En 2004, le logiciel est développé en interne à partir du cahier des charges élaboré par le «groupe projet». Le dossier du jeune accueilli se présente sous trois formes: une rubrique administrative, le séjour et le soin. Chaque utilisateur reçoit un mot de passe et n'accède qu'à certaines pages en fonction de sa profession. A chaque acte posé, le salarié remplit le dossier, pour les pages qui le concernent. Même le directeur n'a pas accès à l'ensemble des informations du dossier...
Le dispositif a exigé une importante politique d'investissement, pour accroître le parc informatique (50 postes) et mettre en place une liaison entre les sites, reliés par un accès sécurisé. De plus, un poste de responsable informatique a été créé. Les salariés ont dû se former à l'utilisation du logiciel. «Nous nous sommes servi des compétences internes, explique Sylvie Auriol, chef du service gestion. Les membres du «groupe projet» ont piloté leurs collègues dans la découverte du logiciel. Et cette autoformation a eu un impact fédérateur entre les professionnels.»
Esprit de synthèse
Il a cependant fallu surmonter des réticences: maints salariés familiers d'une transmission orale étaient gênés par le passage à l'écrit. «L'écriture est devenue quotidienne et a induit un changement dans notre façon de travailler, souligne Jean-Philippe Levy, éducateur spécialisé. L'outil nous force à avoir une grande rigueur, à synthétiser pour aller à l'essentiel.» Si l'utilisation du logiciel a développé les compétences individuelles, par la maîtrise de l'informatique et l'amélioration des écrits professionnels, la mise en place du DIP a aussi favorisé l'implication du personnel et la coopération interne. «Nous avons repensé le fonctionnement des réunions de synthèse. Aujourd'hui, grâce au DIP, elles servent - au-delà de l'échange d'informations - à confronter nos analyses et à prendre des décisions», assure Henri Kaufmann.
En juillet 2005, la marque DIP Dossier informatisé partagé a été déposée auprès de l'Institut national de la propriété industrielle. Avant le dépôt d'un brevet à la fin de l'année.

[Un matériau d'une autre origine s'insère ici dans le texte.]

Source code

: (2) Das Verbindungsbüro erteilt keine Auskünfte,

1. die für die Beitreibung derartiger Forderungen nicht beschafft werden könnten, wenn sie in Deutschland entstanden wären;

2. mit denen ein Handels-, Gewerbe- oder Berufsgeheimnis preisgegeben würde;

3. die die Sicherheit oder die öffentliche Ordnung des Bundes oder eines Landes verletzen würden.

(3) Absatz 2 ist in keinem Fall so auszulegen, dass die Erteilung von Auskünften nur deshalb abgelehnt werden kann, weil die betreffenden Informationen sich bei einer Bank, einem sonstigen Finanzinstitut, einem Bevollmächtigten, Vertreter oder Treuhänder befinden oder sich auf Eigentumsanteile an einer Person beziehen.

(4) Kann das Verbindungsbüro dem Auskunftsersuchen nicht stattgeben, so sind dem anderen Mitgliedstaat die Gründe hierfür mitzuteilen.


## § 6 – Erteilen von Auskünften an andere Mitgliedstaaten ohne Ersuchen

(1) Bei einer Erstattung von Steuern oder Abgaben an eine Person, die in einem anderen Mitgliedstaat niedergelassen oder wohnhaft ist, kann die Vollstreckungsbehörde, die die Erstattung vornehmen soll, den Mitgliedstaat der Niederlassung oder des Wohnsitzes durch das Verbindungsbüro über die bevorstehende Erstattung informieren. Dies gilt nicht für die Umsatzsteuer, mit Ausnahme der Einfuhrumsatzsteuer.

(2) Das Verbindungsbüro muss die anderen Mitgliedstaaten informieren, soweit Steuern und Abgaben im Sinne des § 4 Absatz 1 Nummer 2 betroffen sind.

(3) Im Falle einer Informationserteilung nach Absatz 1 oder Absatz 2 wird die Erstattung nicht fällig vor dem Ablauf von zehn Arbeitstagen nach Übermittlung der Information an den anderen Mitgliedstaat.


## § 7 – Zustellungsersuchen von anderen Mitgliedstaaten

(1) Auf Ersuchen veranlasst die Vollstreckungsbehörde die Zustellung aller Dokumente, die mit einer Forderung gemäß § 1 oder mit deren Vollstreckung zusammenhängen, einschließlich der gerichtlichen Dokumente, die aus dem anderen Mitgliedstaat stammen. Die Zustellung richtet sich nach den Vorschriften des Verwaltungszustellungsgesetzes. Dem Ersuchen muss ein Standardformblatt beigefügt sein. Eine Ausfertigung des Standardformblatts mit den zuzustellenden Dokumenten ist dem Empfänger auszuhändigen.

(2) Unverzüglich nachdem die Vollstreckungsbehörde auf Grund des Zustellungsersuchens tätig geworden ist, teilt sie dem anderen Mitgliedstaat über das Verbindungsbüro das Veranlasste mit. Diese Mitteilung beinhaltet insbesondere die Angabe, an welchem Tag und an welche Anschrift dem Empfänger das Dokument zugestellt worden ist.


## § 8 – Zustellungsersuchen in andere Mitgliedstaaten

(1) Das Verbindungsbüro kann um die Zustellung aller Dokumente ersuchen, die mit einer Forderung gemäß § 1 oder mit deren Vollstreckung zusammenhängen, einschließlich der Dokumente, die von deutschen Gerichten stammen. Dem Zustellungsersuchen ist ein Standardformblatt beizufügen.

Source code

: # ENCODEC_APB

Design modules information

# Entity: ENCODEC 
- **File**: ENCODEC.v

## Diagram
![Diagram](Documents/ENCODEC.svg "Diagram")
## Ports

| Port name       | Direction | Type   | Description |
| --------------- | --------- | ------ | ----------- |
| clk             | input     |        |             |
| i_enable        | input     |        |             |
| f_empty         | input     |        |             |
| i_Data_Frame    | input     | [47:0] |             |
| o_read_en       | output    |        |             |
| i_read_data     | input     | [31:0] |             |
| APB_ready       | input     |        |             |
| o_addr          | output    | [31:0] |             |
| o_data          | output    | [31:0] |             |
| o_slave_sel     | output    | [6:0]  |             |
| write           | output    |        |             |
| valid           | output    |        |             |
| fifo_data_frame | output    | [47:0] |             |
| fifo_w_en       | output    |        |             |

Un portail intranet sera mis en place, d'ici à 2006. Il inclut la mise en ligne de logiciels d'aide à la gestion quotidienne (réservation des véhicules, des repas) et de l'information générale: projet de l'établissement, de service, livret d'accueil, réglement de fonctionnement, charte des droits de l'usager, fiches de fonction, réglement intérieur, information sociale et juridique, offres d'emploi. Et une nouvelle version du Dossier informatisé partagé sera proposée, qui améliorera le traitement des données individuelles, les statistiques et la communication avec les partenaires.
Yves Couant
Chiffres-clés
120. usagers
110. salariés
1. directeur
1. directeur adjoint
4. chefs de service
60. ordinateurs
5245000 euros: budget prévisionnel pour 2006
243, 66 euros: montant d'une journée moyenne par enfant et par jour
Trophée Direction(s)
A l'occasion du Premier Trophée Direction(s), remis le 17 novembre 2005, cette initiative a reçu le prix «Amélioration de l'organisation de l'établissement ou du service» dans la catégorie «Démarche qualité».